As a start to thinking about some of these questions… Citizens told us:
They want greater transparency
Transparency is not just about providing information but doing so in a way that is accessible – it is about using inclusive language so that you don’t need an economics degree to know what is being said in the news.
The Bank of England may publish its minutes for the quarterly meetings when the Monetary Policy Committee set interest rates, but our citizens said that it was such a boring way to present information that it may as well not exist. Instead, they said that if politicians and economic institutions wanted to become more transparent, they would need to think of new ways to present information so that it is more engaging. This could include working with media sources and celebrities to make information more accessible to younger generations; one suggestion was inviting George Clooney to present the Bank of England’s minutes via YouTube video!
They want engagement at different levels
Many factors influence whether and how much someone wants to participate in making decisions on the economy. Our citizens wanted barriers to be removed so that anyone could be involved as much as they wish to be. They thought it was unreasonable that it was always the people with higher levels of education, who had more time or could afford childcare, who got involved in local politics or community organising and were able shape decisions most actively.
In addition to this, they expressed the sense that some people may not want to get involved and make decisions themselves; but that people always want their views to be listened to and represented faithfully so that the final decision considered their interests.
One innovative example that tries to address this and create different avenues for involvement is the initiative run by a local authority, Kirklees, through their Democracy Commission. The Commission has held local democracy roadshows, public inquires, group discussions and deliberations to pull together recommendations for how to strengthen democracy in Kirklees. The commission recently came up with 48 recommendations including ideas such as: a young councillors’ apprenticeship scheme, a democratic digital literacy pilot, and the creation of video narratives in advance of a significant issue being discussed by the council.
Diversity brings legitimacy and effectiveness of policy making
Participants told us that it’s not that the public (and the youth in particular) are apathetic or don’t care about politics. It’s that they don’t see anyone in politics who represents them, so why would they want to engage?

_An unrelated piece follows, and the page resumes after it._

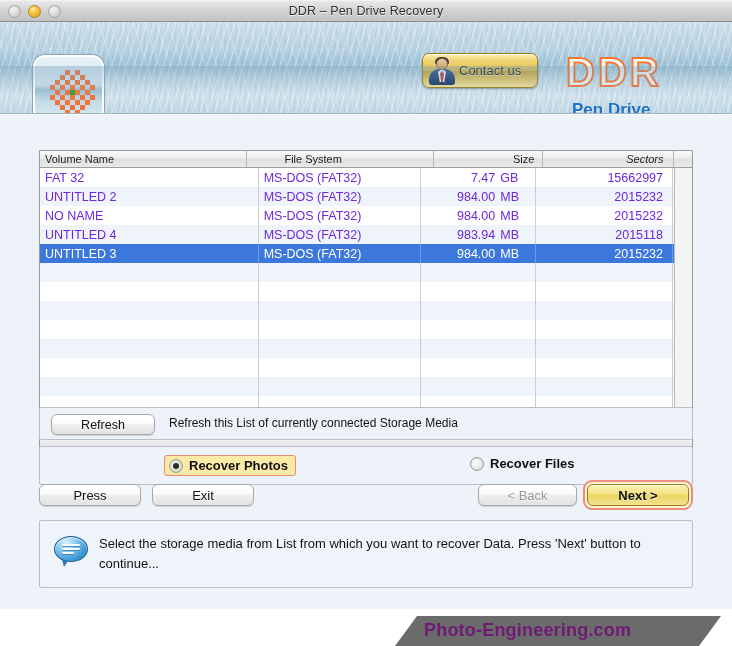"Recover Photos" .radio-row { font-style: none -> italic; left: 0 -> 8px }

This is the most diverse parliament we have had in history and yet it remains hugely unrepresentative of wider society; with high numbers of privately educated politicians, and still too few female and BAME MPs. On reflection, it makes sense that our citizens were so sceptical. They said that the lack of diversity of representation in politics also meant that the decisions made consistently benefitted the same groups of people and solutions offered were very narrow.
Policy made by considering many different perspectives would benefit from a wider array of solutions, and better understanding of how different groups (including economically excluded groups) within the system would be affected. Thus, they argued that policy which considered diverse perspectives would be more effective, or at the very least more legitimate as it would be considered more representative of the general public.
Whether that is something to be achieved through a truly representative parliament, or through experimenting with democratic innovations such as the Citizens’ Economic Council, is yet to be seen – but why not aim for both?